I did see the film and enjoyed it; I can imagine maybe some profanity may have occurred when not in mixed company. Lincoln
was telling a story about a portrait of George Washington in a toilet in Britain: “there’s nothing that makes an
Englishman s-— faster that seeing him”. He is among
men in a telegraph room, I believe (or a “situation room”?)
Interesting story though one review wondered if it should have been called “Passage of the 13th Amendment”. The assassination isn’t covered other than Tad Lincoln getting the news while at a children’s performance but for those
curious about it there’s Killing Lincoln, a book by Bill
O’Reilly and Martin Dugard.
I took my lumps in a previous post. Thank you for the supplementals.
Yes. I was a teenager during those years and remember each increment as it happened.
Interesting. I read a quotation from a transcript of a civil case in which John Adams was the lawyer for the accused. The accused said, at on point, “I fu&%ed her.” I was quite surprised.
Did the ‘c’ word appear? I know that that has an even earlier recorded history than the ‘F’ word and has definitely been around for at least as long. (Although having said that, many medieval streets in England that were places were prostitutes plied their trade were called things like ‘Gropec*** Lane’, perhaps there was a time when the ‘F’ word was considered much worse than the ‘C’ word...
Remember Moochelle Obama saying we have to change our history?
http://www.youtube.com/watch?v=K4WGsU-BHAg
I am not a customer of Hollywood or socialist media.
No, but Abe was pretty agile and athletic and knew a cunning array of stunts...
What Lincoln may not have known is that George Washington was a hero to many Englishmen as well as Americans. The Whigs were cheering on the revolutionaries and their de-facto leader during the time, Charles Fox (who later became Foreign Secratary) actually dressed up in Blue in House of Commons to express his sympathies (he hated the Tories and George III with a passion).
If Lincoln did make this joke, it makes you wonder why he didn’t tolerate army officers swearing (assuming there were no women/children present). Maybe he thought that discussing war strategies was too solemn an occasion for swearing to be appropriate...
It is still in use in the Netherlands. On papers of purebred horses imported from the Netherlands, the breeder is referred to as the “fokker.”
I enjoyed “Deadwood,” about the Old West and Wild Bill and such, which had characters using contemporary swear words, and often. There was an excuse: that old-timey swears sound old-timey to us. Using our swears provide the right effect, if not historical accuracy.
This movie us different, in that though Lincoln was born a backwoodsman, it takes place in genteel society.

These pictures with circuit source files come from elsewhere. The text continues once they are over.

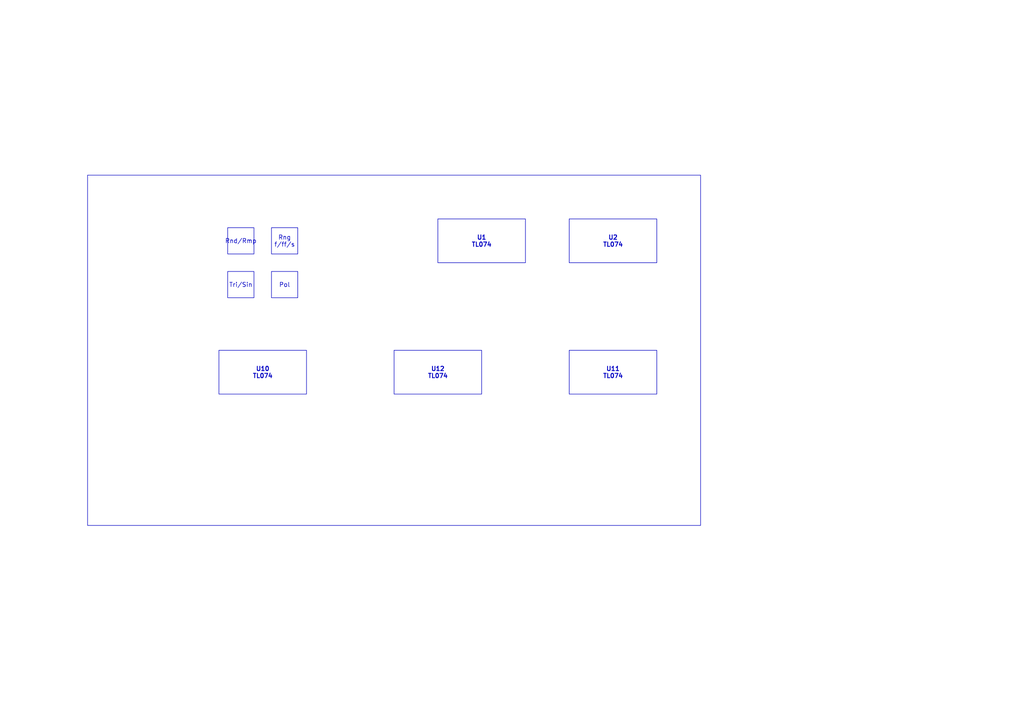
<source format=kicad_sch>
(kicad_sch
	(version 20250114)
	(generator "eeschema")
	(generator_version "9.0")
	(uuid "2c552e7e-eeaf-47d1-9dae-4bbf96627046")
	(paper "A4")
	(title_block
		(company "DMH Instruments")
		(comment 1 "PCB for 10cm Kosmo format synthesizer module")
	)
	(lib_symbols)
	(rectangle
		(start 25.4 50.8)
		(end 203.2 152.4)
		(stroke
			(width 0)
			(type default)
		)
		(fill
			(type none)
		)
		(uuid 6cdb007a-d11b-4cfc-8837-1da18fc54bde)
	)
	(text_box "U1\nTL074"
		(exclude_from_sim no)
		(at 127 63.5 0)
		(size 25.4 12.7)
		(margins 0.9525 0.9525 0.9525 0.9525)
		(stroke
			(width 0)
			(type solid)
		)
		(fill
			(type none)
		)
		(effects
			(font
				(size 1.27 1.27)
				(thickness 0.254)
				(bold yes)
			)
		)
		(uuid "11d45238-6994-47b1-bd28-5a213a450044")
	)
	(text_box "Tri/Sin"
		(exclude_from_sim no)
		(at 66.04 78.74 0)
		(size 7.62 7.62)
		(margins 0.9525 0.9525 0.9525 0.9525)
		(stroke
			(width 0)
			(type solid)
		)
		(fill
			(type none)
		)
		(effects
			(font
				(size 1.27 1.27)
			)
		)
		(uuid "2fd1f2d3-cc32-4c85-92d5-963d6c94f691")
	)
	(text_box "U10\nTL074"
		(exclude_from_sim no)
		(at 63.5 101.6 0)
		(size 25.4 12.7)
		(margins 0.9525 0.9525 0.9525 0.9525)
		(stroke
			(width 0)
			(type solid)
		)
		(fill
			(type none)
		)
		(effects
			(font
				(size 1.27 1.27)
				(thickness 0.254)
				(bold yes)
			)
		)
		(uuid "a7d74aa1-d956-4392-8e65-7841e8ea2528")
	)
	(text_box "Rng\nf/ff/s"
		(exclude_from_sim no)
		(at 78.74 66.04 0)
		(size 7.62 7.62)
		(margins 0.9525 0.9525 0.9525 0.9525)
		(stroke
			(width 0)
			(type solid)
		)
		(fill
			(type none)
		)
		(effects
			(font
				(size 1.27 1.27)
			)
		)
		(uuid "b29546c4-73a3-434f-947f-87556a4eb30a")
	)
	(text_box "U12\nTL074"
		(exclude_from_sim no)
		(at 114.3 101.6 0)
		(size 25.4 12.7)
		(margins 0.9525 0.9525 0.9525 0.9525)
		(stroke
			(width 0)
			(type solid)
		)
		(fill
			(type none)
		)
		(effects
			(font
				(size 1.27 1.27)
				(thickness 0.254)
				(bold yes)
			)
		)
		(uuid "c5d2abf4-55b3-4bcf-b1dd-878b642c8fba")
	)
	(text_box "U2\nTL074"
		(exclude_from_sim no)
		(at 165.1 63.5 0)
		(size 25.4 12.7)
		(margins 0.9525 0.9525 0.9525 0.9525)
		(stroke
			(width 0)
			(type solid)
		)
		(fill
			(type none)
		)
		(effects
			(font
				(size 1.27 1.27)
				(thickness 0.254)
				(bold yes)
			)
		)
		(uuid "d3106787-cdad-4dfc-b449-b93bd0f588c0")
	)
	(text_box "U11\nTL074"
		(exclude_from_sim no)
		(at 165.1 101.6 0)
		(size 25.4 12.7)
		(margins 0.9525 0.9525 0.9525 0.9525)
		(stroke
			(width 0)
			(type solid)
		)
		(fill
			(type none)
		)
		(effects
			(font
				(size 1.27 1.27)
				(thickness 0.254)
				(bold yes)
			)
		)
		(uuid "e149e470-4d06-472c-8746-bfdaac7532a5")
	)
	(text_box "Pol"
		(exclude_from_sim no)
		(at 78.74 78.74 0)
		(size 7.62 7.62)
		(margins 0.9525 0.9525 0.9525 0.9525)
		(stroke
			(width 0)
			(type solid)
		)
		(fill
			(type none)
		)
		(effects
			(font
				(size 1.27 1.27)
			)
		)
		(uuid "e1e6e526-81e0-4316-bfac-2e401827eb9b")
	)
	(text_box "Rnd/Rmp"
		(exclude_from_sim no)
		(at 66.04 66.04 0)
		(size 7.62 7.62)
		(margins 0.9525 0.9525 0.9525 0.9525)
		(stroke
			(width 0)
			(type solid)
		)
		(fill
			(type none)
		)
		(effects
			(font
				(size 1.27 1.27)
			)
		)
		(uuid "eebc6d51-bd3c-4ac6-a072-588d3d2f3492")
	)
)

</source>
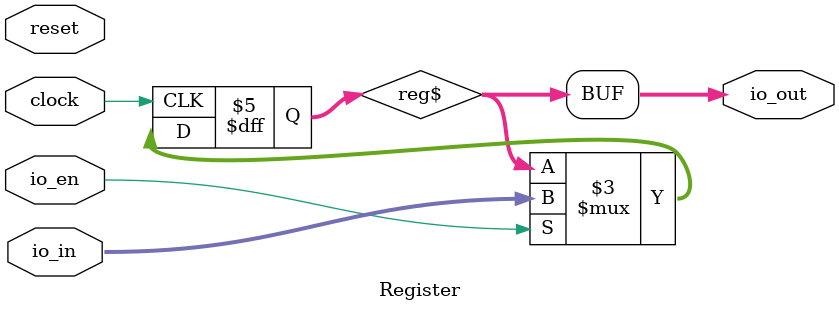
<source format=v>
module Register( // @[:@3.2]
  input        clock, // @[:@4.4]
  input        reset, // @[:@5.4]
  input  [1:0] io_in, // @[:@6.4]
  input        io_en, // @[:@6.4]
  output [1:0] io_out // @[:@6.4]
);
  reg [1:0] reg$; // @[Reg.scala 11:16:@8.4]
  reg [31:0] _RAND_0;
  assign io_out = reg$; // @[Register.scala 15:10:@12.4]
`ifdef RANDOMIZE_GARBAGE_ASSIGN
`define RANDOMIZE
`endif
`ifdef RANDOMIZE_INVALID_ASSIGN
`define RANDOMIZE
`endif
`ifdef RANDOMIZE_REG_INIT
`define RANDOMIZE
`endif
`ifdef RANDOMIZE_MEM_INIT
`define RANDOMIZE
`endif
`ifndef RANDOM
`define RANDOM $random
`endif
`ifdef RANDOMIZE
  integer initvar;
  initial begin
    `ifdef INIT_RANDOM
      `INIT_RANDOM
    `endif
    `ifndef VERILATOR
      #0.002 begin end
    `endif
  `ifdef RANDOMIZE_REG_INIT
  _RAND_0 = {1{`RANDOM}};
  reg$ = _RAND_0[1:0];
  `endif // RANDOMIZE_REG_INIT
  end
`endif // RANDOMIZE
  always @(posedge clock) begin
    if (io_en) begin
      reg$ <= io_in;
    end
  end
endmodule

</source>
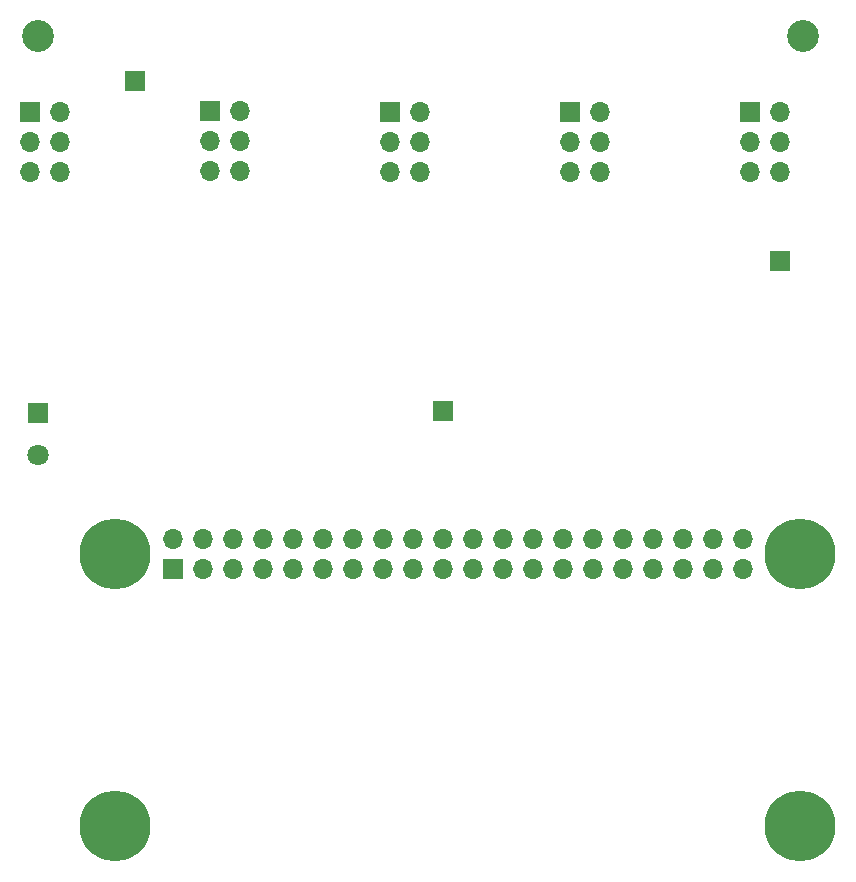
<source format=gbr>
%TF.GenerationSoftware,KiCad,Pcbnew,(6.0.0)*%
%TF.CreationDate,2022-02-07T22:24:18-06:00*%
%TF.ProjectId,PiDRO_interface,50694452-4f5f-4696-9e74-657266616365,rev?*%
%TF.SameCoordinates,Original*%
%TF.FileFunction,Soldermask,Bot*%
%TF.FilePolarity,Negative*%
%FSLAX46Y46*%
G04 Gerber Fmt 4.6, Leading zero omitted, Abs format (unit mm)*
G04 Created by KiCad (PCBNEW (6.0.0)) date 2022-02-07 22:24:18*
%MOMM*%
%LPD*%
G01*
G04 APERTURE LIST*
%ADD10C,1.800000*%
%ADD11R,1.800000X1.800000*%
%ADD12C,2.700000*%
%ADD13R,1.700000X1.700000*%
%ADD14O,1.700000X1.700000*%
%ADD15C,6.000000*%
G04 APERTURE END LIST*
D10*
%TO.C,J10*%
X94615000Y-79855000D03*
D11*
X94615000Y-76355000D03*
%TD*%
D12*
%TO.C,H2*%
X159385000Y-44450000D03*
%TD*%
D13*
%TO.C,J8*%
X128905000Y-76200000D03*
%TD*%
%TO.C,J5*%
X154935000Y-50815000D03*
D14*
X157475000Y-50815000D03*
X154935000Y-53355000D03*
X157475000Y-53355000D03*
X154935000Y-55895000D03*
X157475000Y-55895000D03*
%TD*%
D12*
%TO.C,H1*%
X94615000Y-44450000D03*
%TD*%
D13*
%TO.C,J9*%
X157480000Y-63500000D03*
%TD*%
%TO.C,J3*%
X124455000Y-50815000D03*
D14*
X126995000Y-50815000D03*
X124455000Y-53355000D03*
X126995000Y-53355000D03*
X124455000Y-55895000D03*
X126995000Y-55895000D03*
%TD*%
D13*
%TO.C,J7*%
X102870000Y-48260000D03*
%TD*%
%TO.C,J2*%
X109220000Y-50800000D03*
D14*
X111760000Y-50800000D03*
X109220000Y-53340000D03*
X111760000Y-53340000D03*
X109220000Y-55880000D03*
X111760000Y-55880000D03*
%TD*%
D13*
%TO.C,J4*%
X139695000Y-50815000D03*
D14*
X142235000Y-50815000D03*
X139695000Y-53355000D03*
X142235000Y-53355000D03*
X139695000Y-55895000D03*
X142235000Y-55895000D03*
%TD*%
D13*
%TO.C,J1*%
X93980000Y-50815000D03*
D14*
X96520000Y-50815000D03*
X93980000Y-53355000D03*
X96520000Y-53355000D03*
X93980000Y-55895000D03*
X96520000Y-55895000D03*
%TD*%
%TO.C,J6*%
X154305000Y-86995000D03*
X154305000Y-89535000D03*
X151765000Y-86995000D03*
X151765000Y-89535000D03*
X149225000Y-86995000D03*
X149225000Y-89535000D03*
X146685000Y-86995000D03*
X146685000Y-89535000D03*
X144145000Y-86995000D03*
X144145000Y-89535000D03*
X141605000Y-86995000D03*
X141605000Y-89535000D03*
X139065000Y-86995000D03*
X139065000Y-89535000D03*
X136525000Y-86995000D03*
X136525000Y-89535000D03*
X133985000Y-86995000D03*
X133985000Y-89535000D03*
X131445000Y-86995000D03*
X131445000Y-89535000D03*
X128905000Y-86995000D03*
X128905000Y-89535000D03*
X126365000Y-86995000D03*
X126365000Y-89535000D03*
X123825000Y-86995000D03*
X123825000Y-89535000D03*
X121285000Y-86995000D03*
X121285000Y-89535000D03*
X118745000Y-86995000D03*
X118745000Y-89535000D03*
X116205000Y-86995000D03*
X116205000Y-89535000D03*
X113665000Y-86995000D03*
X113665000Y-89535000D03*
X111125000Y-86995000D03*
X111125000Y-89535000D03*
X108585000Y-86995000D03*
X108585000Y-89535000D03*
X106045000Y-86995000D03*
D13*
X106045000Y-89535000D03*
D15*
X101175000Y-88265000D03*
X159175000Y-88265000D03*
X159175000Y-111265000D03*
X101175000Y-111265000D03*
%TD*%
M02*

</source>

The “C” word (see you next tuesday)goes at least back to Middle English—check out Chaucer’s Miller’s Tale—IIRC, the use of the term “quaint honour” in Marvell’s “To His Coy Mistress” is a reference to virginity.
Ha! They don’t even have to hide it anymore, I guess. Unfortunately, what they are doing in the public schools is even worse.
I don't know where you got your information, but the F word meaning sexual intercourse has been in the English common language for at least 1000 years. The word is used in Chaucer's “The Canterbury Tales” (The Miller's Tale, precisely), from the 1100s and it was an ancient word then.
Perhaps what gets some people confused is that prior to the 20th century, the word was ONLY used to mean sexual intercourse; not as a utterance closer in meaning to “damn,” or a noun meaning a cheap sex partner, etc.